Juru Bicara KPK Budi Prasetyo menyampaikan bahwa pemeriksaan dilakukan sebagai bagian dari proses pengusutan dugaan Tindak Pidana Korupsi (TPK) yang melibatkan kuota haji untuk penyelenggaraan ibadah haji Indonesia tahun 2023-2024. “KPK menjadwalkan pemeriksaan terhadap saksi dugaan TPK terkait kuota haji untuk penyelenggaraan ibadah haji Indonesia tahun 2023-2024,” ujarnya, Selasa (7/10/2025).
Pemeriksaan digelar di Gedung Merah Putih KPK dengan menghadirkan beberapa saksi lain, antara lain:
- Supratman Abdul Rahman, Direktur PT Sindo Wisata Travel
- Artha Hanif, Direktur Utama PT Thayiba Tora
- M. Iqbal Muhajir, karyawan swasta
Ini bukan kali pertama KPK memanggil Tauhid. Sebelumnya, dia telah diperiksa pada Jumat (19/9) dan Kamis (25/9). Selain itu, KPK juga mendalami adanya pertemuan antara mantan Menteri Agama Yaqut Cholil Qoumas dengan Tauhid. Penyidik berupaya memastikan apakah pertemuan tersebut berlangsung sebelum atau setelah Surat Keputusan (SK) pembagian kuota haji tambahan 2024 diterbitkan.
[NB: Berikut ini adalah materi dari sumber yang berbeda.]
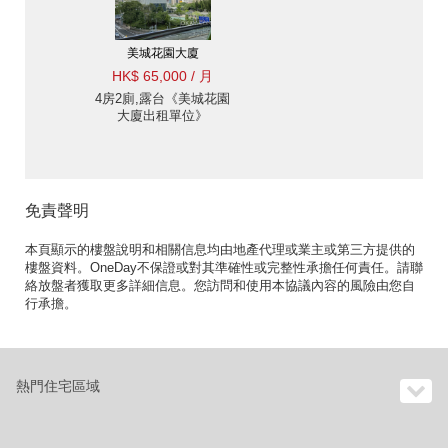
美城花園大廈
HK$ 65,000 / 月
4房2廁,露台《美城花園
大廈出租單位》
免責聲明
本頁顯示的樓盤說明和相關信息均由地產代理或業主或第三方提供的
樓盤資料。OneDay不保證或對其準確性或完整性承擔任何責任。請聯
絡放盤者獲取更多詳細信息。您訪問和使用本協議內容的風險由您自
行承擔。
熱門住宅區域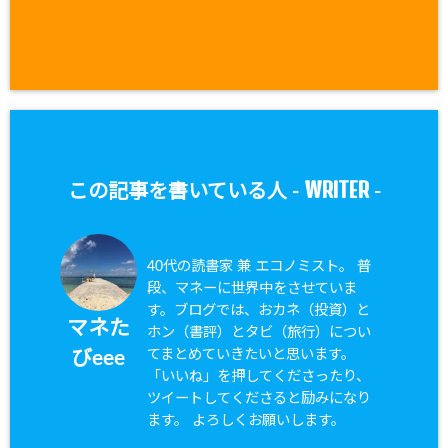
WRITER
この記事を書いている人 -
-
40代の読書家 兼 エコノミスト。 普
段、マネーに世界中をさせていま
す。ブログでは、おカネ（投資）と
マネた
ホン（書評）とタビ（旅行）につい
てまとめていきたいと思います。
びeee
「いいね」を押してくださったり、
ツイートしてくださると励みになり
ます。 よろしくお願いします。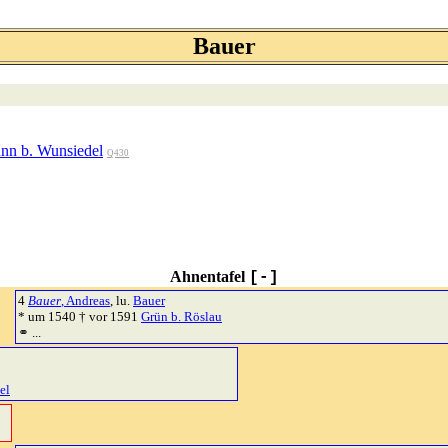
Bauer
nn b. Wunsiedel
Q430
Ahnentafel
[-]
4
Bauer
, Andreas
, lu.
Bauer
* um 1540 † vor 1591
Grün b. Röslau
⚭ ...
el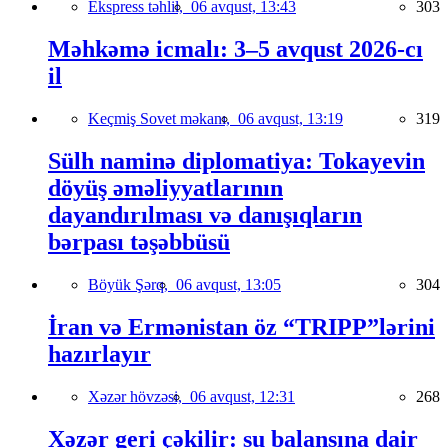
Ekspress təhlil,
06 avqust, 13:43
303
Məhkəmə icmalı: 3–5 avqust 2026-cı
il
Keçmiş Sovet məkanı,
06 avqust, 13:19
319
Sülh naminə diplomatiya: Tokayevin
döyüş əməliyyatlarının
dayandırılması və danışıqların
bərpası təşəbbüsü
Böyük Şərq,
06 avqust, 13:05
304
İran və Ermənistan öz “TRIPP”lərini
hazırlayır
Xəzər hövzəsi,
06 avqust, 12:31
268
Xəzər geri çəkilir: su balansına dair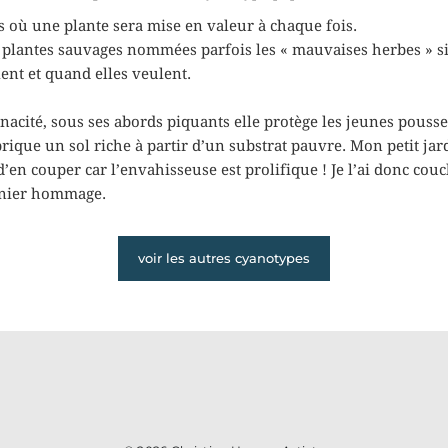
 où une plante sera mise en valeur à chaque fois.
s plantes sauvages nommées parfois les « mauvaises herbes » s
lent et quand elles veulent.
ugnacité, sous ses abords piquants elle protège les jeunes pousse
brique un sol riche à partir d’un substrat pauvre. Mon petit jar
 d’en couper car l’envahisseuse est prolifique ! Je l’ai donc couc
rnier hommage.
voir les autres cyanotypes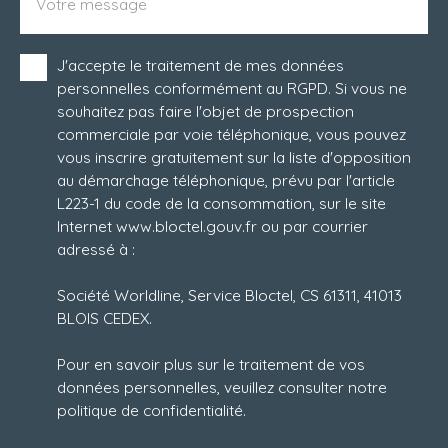
Votre message
J'accepte le traitement de mes données
personnelles conformément au RGPD. Si vous ne
souhaitez pas faire l'objet de prospection
commerciale par voie téléphonique, vous pouvez
vous inscrire gratuitement sur la liste d'opposition
au démarchage téléphonique, prévu par l'article
L223-1 du code de la consommation, sur le site
Internet www.bloctel.gouv.fr ou par courrier
adressé à :
Société Worldline, Service Bloctel, CS 61311, 41013
BLOIS CEDEX.
Pour en savoir plus sur le traitement de vos
données personnelles, veuillez consulter notre
politique de confidentialité
.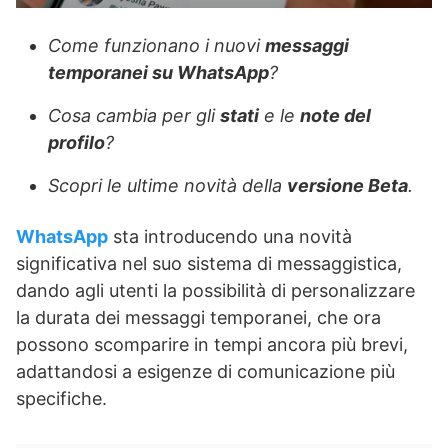
Come funzionano i nuovi
messaggi
temporanei su WhatsApp
?
Cosa cambia per gli
stati
e le
note del
profilo
?
Scopri le ultime novità della
versione Beta
.
WhatsApp
sta introducendo una novità
significativa nel suo sistema di messaggistica,
dando agli utenti la possibilità di personalizzare
la durata dei messaggi temporanei, che ora
possono scomparire in tempi ancora più brevi,
adattandosi a esigenze di comunicazione più
specifiche.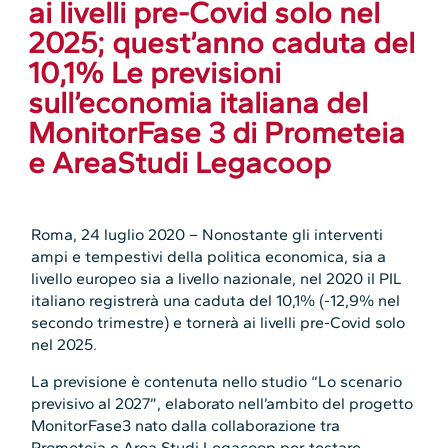
ai livelli pre-Covid solo nel
2025; quest’anno caduta del
10,1% Le previsioni
sull’economia italiana del
MonitorFase 3 di Prometeia
e AreaStudi Legacoop
Roma, 24 luglio 2020 – Nonostante gli interventi
ampi e tempestivi della politica economica, sia a
livello europeo sia a livello nazionale, nel 2020 il PIL
italiano registrerà una caduta del 10,1% (-12,9% nel
secondo trimestre) e tornerà ai livelli pre-Covid solo
nel 2025.
La previsione è contenuta nello studio “Lo scenario
previsivo al 2027”, elaborato nell’ambito del progetto
MonitorFase3 nato dalla collaborazione tra
Prometeia e Area Studi Legacoop per testare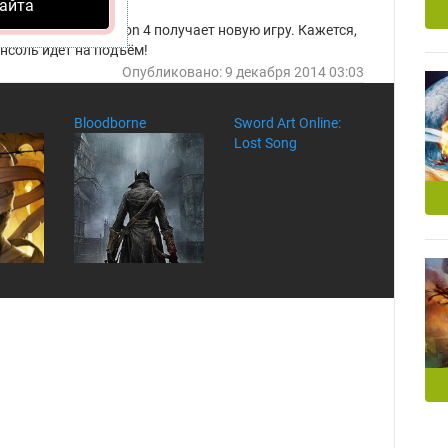
ка
айта
вот опять, PlayStation 4 получает новую игру. Кажется,
нсоль идёт на подъём!
Опубликовано: 9 декабря 2014 03:03
Bloodborne
Sword Art Online:
Lost Song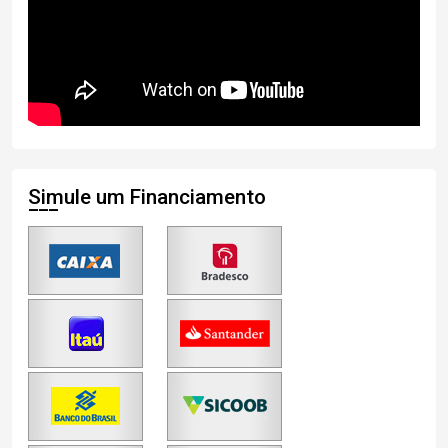
Simule um Financiamento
Plt. Deputi Penindakan dan Eksekusi KPK, Asep Guntur Rahayu, menjelaskan, “Jadi apakah pertemuan ini sebelum terbitnya SK? Itu yang kita dalamin juga. Sebelum terbitnya SK. Atau setelah terbitnya SK. Apakah juga sebelum dan setelah. Itu yang kita dalami,” kata Asep saat ditemui di Gedung Merah Putih KPK, Jakarta, Kamis (25/9).
Kasus dugaan korupsi kuota haji ini telah memasuki tahap penyidikan, namun hingga kini KPK belum menetapkan tersangka. Kasus bermula saat pemerintah memberikan tambahan kuota haji sebanyak 20 ribu pada tahun 2024. Dari jumlah tersebut, 10 ribu dialokasikan untuk haji reguler dan 10 ribu untuk haji khusus.
Padahal, menurut ketentuan undang-undang, kuota haji khusus seharusnya hanya 8 persen dari total kuota nasional. KPK menduga asosiasi travel haji yang mengetahui adanya kuota tambahan tersebut lebih dulu menghubungi Kementerian Agama untuk membahas pembagian kuota haji secara tidak transparan.
Berdasarkan perhitungan sementara, kerugian negara akibat kasus ini diperkirakan mencapai lebih dari Rp 1 triliun. Untuk mendukung proses penyidikan, KPK telah melakukan penyitaan terhadap sejumlah aset, termasuk uang tunai, rumah, dan kendaraan yang diduga terkait dengan kasus korupsi ini.